Stack-based communication

These html pages are based on the PhD thesis "Cluster-Based Parallelization of Simulations on Dynamically Adaptive Grids and Dynamic Resource Management" by Martin Schreiber.
There is also more information and a PDF version available.

[next] [prev] [prev-tail] [tail] [up]

4.3 Stack-based communication

Since our simulations require data exchange between grid cells, we describe a cache-aware way of exchanging data stored for different grid cells based on stack operations.

The high variety of possible application requirements on the grid traversals and data exchange patterns demands for a code generator. Otherwise, these variety requirements would lead to either (a) generic code including computations not required for the particularly considered application, thus wasted computation time, or to (b) handwritten code, specialized for each application which leads to code which has to be modified each time before being capable of using them for different grid traversal and communication requirements. Therefore, we decided to use a code generator and continue by introducing a structured formulation of the grid traversal and communication approach to allow the creation of the traversal code with a code generator (See Section 4.9.5). This is contrary to the approach taken before for a stack- and stream-based SFC traversal which was based only on hand-written traversal code.

4.3.1 SFC-labeled grid generation

We extend the grid generation approach from Section 4.1 by labeling each cell with additional information which is described in this and the next section.

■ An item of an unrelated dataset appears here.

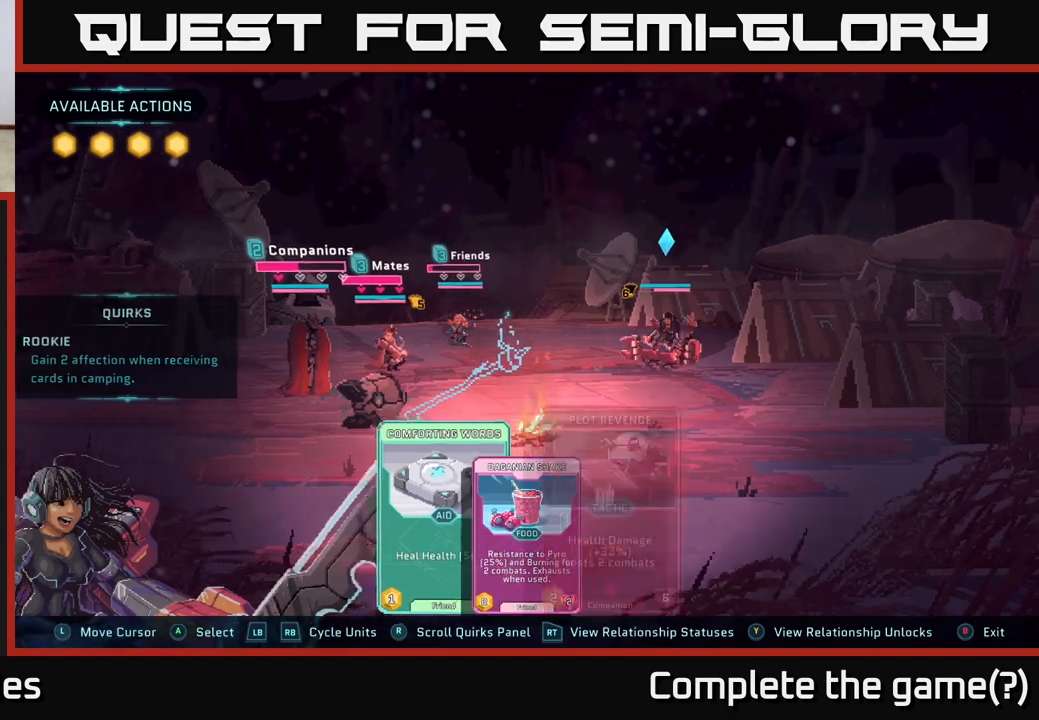
{"buttons": ["L1"], "left_stick": "center", "right_stick": "center", "events": [[167, "R1", "up"], [383, "L1", "down"]]}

Such labels yield properties which are getting beneficial in upcoming Sections.

pict

Figure 4.2: Geometric refinement grammar we use in our scheme. The bisection is described with the tick arrow. The right side of a thick gray arrow shows application of the grammar rule with the resulting children types. Triangles of type even are denoted with K, H and V and those of type odd are marked with an additional prime: K′, H′ and V ′ [SBB12].

The Sierpiński SFC can be defined via a grammar [BSVB08] being recursively applied with different basic triangle traversal types given in

G := {K, V,H }.

(4.3)

The notation of these types are related to the location of the SFC entering and leaving the triangle, see Fig. 4.2. K traversals enter a triangle via a cathetus (Kathete in German), H via the hypotenuse and V entering and leaving the triangle via a cathetus, creating a V-like shape. Additional properties are used for default and mirrored traversal by

O := {even, odd}.

(4.4)

The marker odd mirrors the traversal direction along the newest vertex bisection edge. The tuple

T := (G,O )

(4.5)

then defines all SFC traversal combinations (see Fig. 4.2 for an overview) required for our communication scheme. For visualization, we always draw the SFC close to the hypotenuse of each triangle as suggested in [Sch06].

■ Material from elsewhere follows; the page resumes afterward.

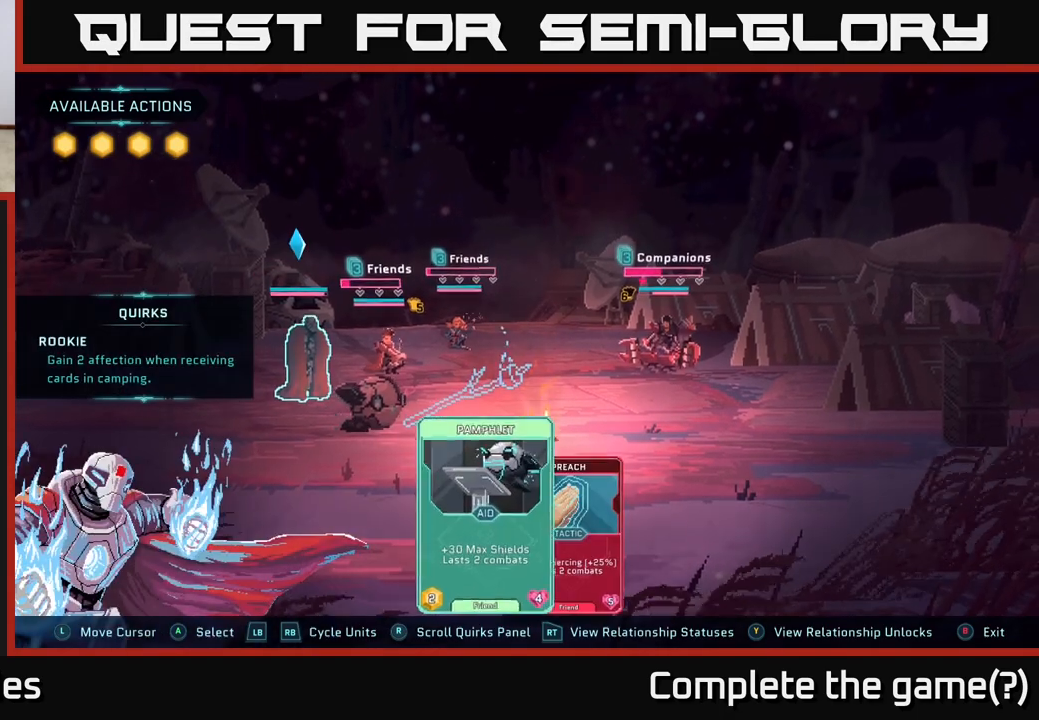
{"buttons": ["L1"], "left_stick": "center", "right_stick": "center", "events": [[33, "L1", "up"], [417, "L1", "down"]]}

To recursively traverse the spacetree, the function childT stores the grammar applied to the tree traversal (see cells on the right side of the gray arrow in Fig. 4.2).

childT : (G,O ) → ((G,O ),(G, O )) childT : (K, even) ↦→ ((H,odd),(V,odd)) (H, even) ↦→ ((V,odd),(K,odd)) (V,even ) ↦→ ((H, odd),(K, odd)) (4.6) (K, odd) ↦→ ((H, even),(V,even )) (H, odd) ↦→ ((V, even),(K,even )) (V,odd) ↦→ ((H, even),(K, even ))

pict

Figure 4.3: Normalized triangle with enumerated edges e_i and vertices v_i. This normalization is similar to the reference space used in the DG simulation. Here, we use it for a unique enumeration of all communication primitives without considering the orientation of the triangle.

Theorem 4.3.1 (Shared edge with SFC order) The SFCs provide a unique order of the cells. This implies that each cell C_i+1 shares exactly one edge with C_i.

Proof:: The proof is given by the recursive refinement grammar based on the Sierpiński SFC (see Fig. 4.2): the SFC pierces exactly one edge which is inserted by newest vertex bisection. This is the edge shared by the two child triangles for a refined cell. _

The edges of each triangle in its normalized orientation (see Fig. 4.3) are enumerated e₁, e₂ and e₃ by starting at the hypotenuse and then enumerating the triangle legs in counter-clockwise order yielding the unique identifiers

E := {ei|1 ≤ i ≤ 3}.

(4.7)

The vertices are enumerated similarly starting at the vertex left to the hypotenuse, resulting in unique identifiers

V := {vi|1 ≤ i ≤ 3}.

(4.8)

4.3.2 Communication access order and edge types

We continue with the requirements of efficient data exchange between cells. Using the Sierpiński SFC, we can exchange data among adjacent cells via pushing and fetching data to and from a stack system (see next Section).

Using such a stack-based communication demands for (a) particular access order in each cell and (b) an edge-type labeling:

(a)

Access order: This order is directly related to the SFC induced order of the interfaces shared by adjacent cells and whether the communication edge or vertex, further referred to as communication primitives, is either on the left or right side of the SFC:

S := {left,right}

A distinction between left- and right-handed communication primitives is required for our correct stack-based communication system.

We follow the suggestion for an access order of edge and vertex primitives in [BSVB08], and write down the order in a formal way including edges e_i and vertices v_i with the function A : (T, S) →⋃ _i∈{2,3,4}(E ∪ V)ⁱ:

A : ((K, even),left) ↦→ (e ,v ,e ,v ) ((K, odd),left) ↦→ (v ,e ) 3 3 2 2 2 1 ((K, even),right) ↦→ (v1,e1) ((K, odd),right) ↦→ (e2,v3,e3,v1) ((H, even),left) ↦→ (v1,e3,v3,e2) ((H, odd),left) ↦→ (e1,v1) (4.9) ((H, even),right) ↦→ (e1,v2) ((H, odd),right) ↦→ (v2,e2,v3,e3) ((V,even),left) ↦→ (e3,v3,e2) ((V,odd),left) ↦→ (v2,e1,v1) ((V,even),right) ↦→ (v1,e1,v2) ((V,odd),right) ↦→ (e2,v3,e3)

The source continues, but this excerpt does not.